● Required action
Could you print exactly the lines of the listing below, starting at the line that has "G04 #@! TF.FileFunction,Profile,NP*" and ending at the line that has "X149860000Y-91948000D01*", and only those lines?
┄┄┄┄┄┄
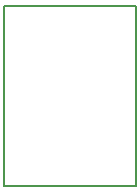
<source format=gko>
G04 #@! TF.FileFunction,Profile,NP*
%FSLAX46Y46*%
G04 Gerber Fmt 4.6, Leading zero omitted, Abs format (unit mm)*
G04 Created by KiCad (PCBNEW (2015-11-24 BZR 6329)-product) date Wed 21 Sep 2016 04:02:30 AM EDT*
%MOMM*%
G01*
G04 APERTURE LIST*
%ADD10C,0.100000*%
%ADD11C,0.150000*%
G04 APERTURE END LIST*
D10*
D11*
X138684000Y-91948000D02*
X149860000Y-91948000D01*
X149860000Y-107188000D02*
X138684000Y-107188000D01*
X149860000Y-91948000D02*
X149860000Y-107188000D01*
X138684000Y-91948000D02*
X138684000Y-107188000D01*
M02*

</source>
┄┄┄┄┄┄
● Written reply
G04 #@! TF.FileFunction,Profile,NP*
%FSLAX46Y46*%
G04 Gerber Fmt 4.6, Leading zero omitted, Abs format (unit mm)*
G04 Created by KiCad (PCBNEW (2015-11-24 BZR 6329)-product) date Wed 21 Sep 2016 04:02:30 AM EDT*
%MOMM*%
G01*
G04 APERTURE LIST*
%ADD10C,0.100000*%
%ADD11C,0.150000*%
G04 APERTURE END LIST*
D10*
D11*
X138684000Y-91948000D02*
X149860000Y-91948000D01*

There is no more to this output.